Pitching at his best right now is starter Nick Snyder, who struck out 11 Pitt batters among his 103 pitches in seven innings. He allowed only three hits (a home run to Nico Popa and two singles). He’ll be the starting pitcher Wednesday in West Virginia’s tournament opener, perhaps a serendipitous turn of events for the Mountaineers.
Snyder, who took a no-hitter into the ninth inning April 30 against Marshall, has been WVU’s midweek starter all season, so he hasn’t pitched against a Big 12 team. “Keeping him in his routine is going to keep him pitching as well as he has,” Mazey said. “He’s in a great rhythm now. No Big 12 team has seen him yet.”
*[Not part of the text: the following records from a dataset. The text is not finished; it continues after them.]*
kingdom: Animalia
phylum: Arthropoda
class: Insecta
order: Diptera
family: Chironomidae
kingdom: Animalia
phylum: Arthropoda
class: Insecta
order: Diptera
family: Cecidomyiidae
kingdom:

Snyder was one of eight juniors and seniors among WVU’s 10-man starting lineup against Pitt. That experience is sure to be of service on a national stage.
“I really like the pieces of the puzzle right now,” Mazey said. “It seems like it took us forever to figure out who’s going to play where and where they’re going to play in the lineup. As we sit here today, our best lineup is on the field, which is super encouraging.”
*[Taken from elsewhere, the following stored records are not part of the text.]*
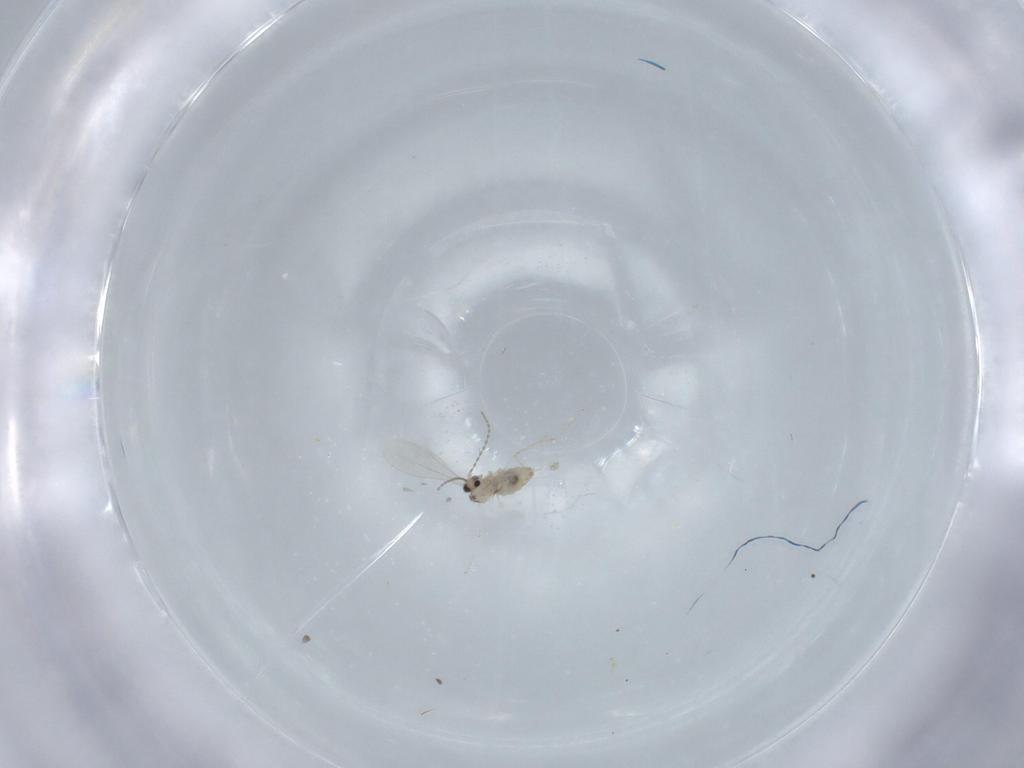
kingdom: Animalia
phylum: Arthropoda
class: Insecta
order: Diptera
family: Cecidomyiidae
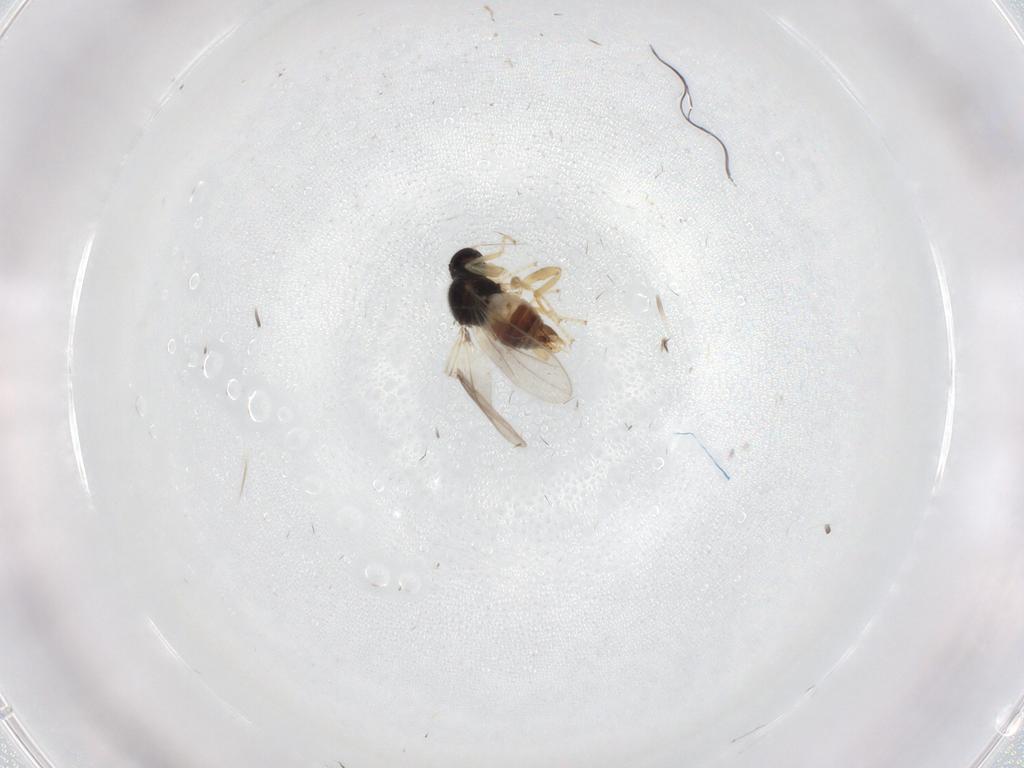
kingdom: Animalia
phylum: Arthropoda
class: Insecta
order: Diptera
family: Hybotidae
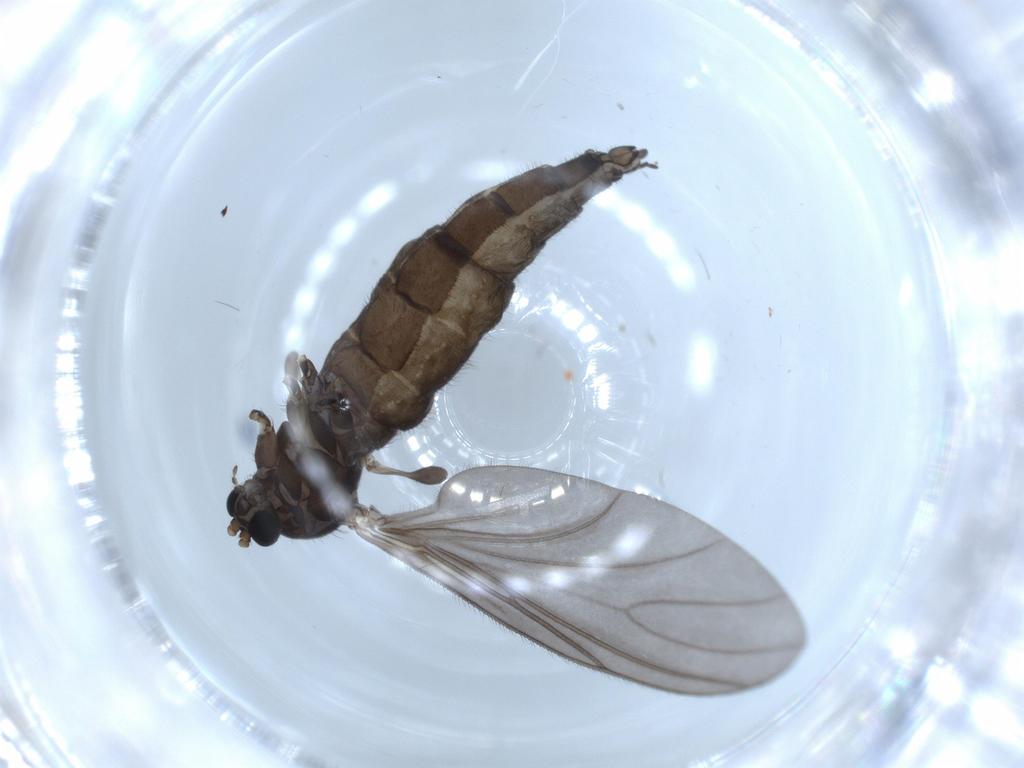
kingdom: Animalia
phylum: Arthropoda
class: Insecta
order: Diptera
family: Sciaridae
Five Mountaineers had at least two hits against Pitt, including right fielder Darius Hill, who doubled twice to give him 73 all-time, tying him with WVU great Jedd Gyorko, now playing for the St. Louis Cardinals.
“It’s unbelievable to be mentioned in the same breath as him,” Hill said. “Really cool to have my name on that record.”
Due to his background, Mazey knows as well as anyone how the game can turn against even the best players. He’s encouraged, but far from satisfied.
“I can tell you right now some things that I know for sure are going to happen,” he said. “You’re going to give up home runs if you’re a pitcher. Umpires are going to make bad calls. If you’re a hitter, you’re going to strike out. If you’re a defender, you’re probably going to make an error. I can say that stuff with certainty.
“Good players when that happens can handle it. If you’re not prepared for it, all of a sudden and 0-for-15 slump can turn into 0 for 30 in a hurry. Over the course of 60 games, Darius will tell you, sometimes the baseball looks like a beach ball coming in there and other days it looks like a tic tac.”
The Mountaineers have been warned by their coach.
“We can’t start throwing parties and feeling good about ourselves just yet,” he said.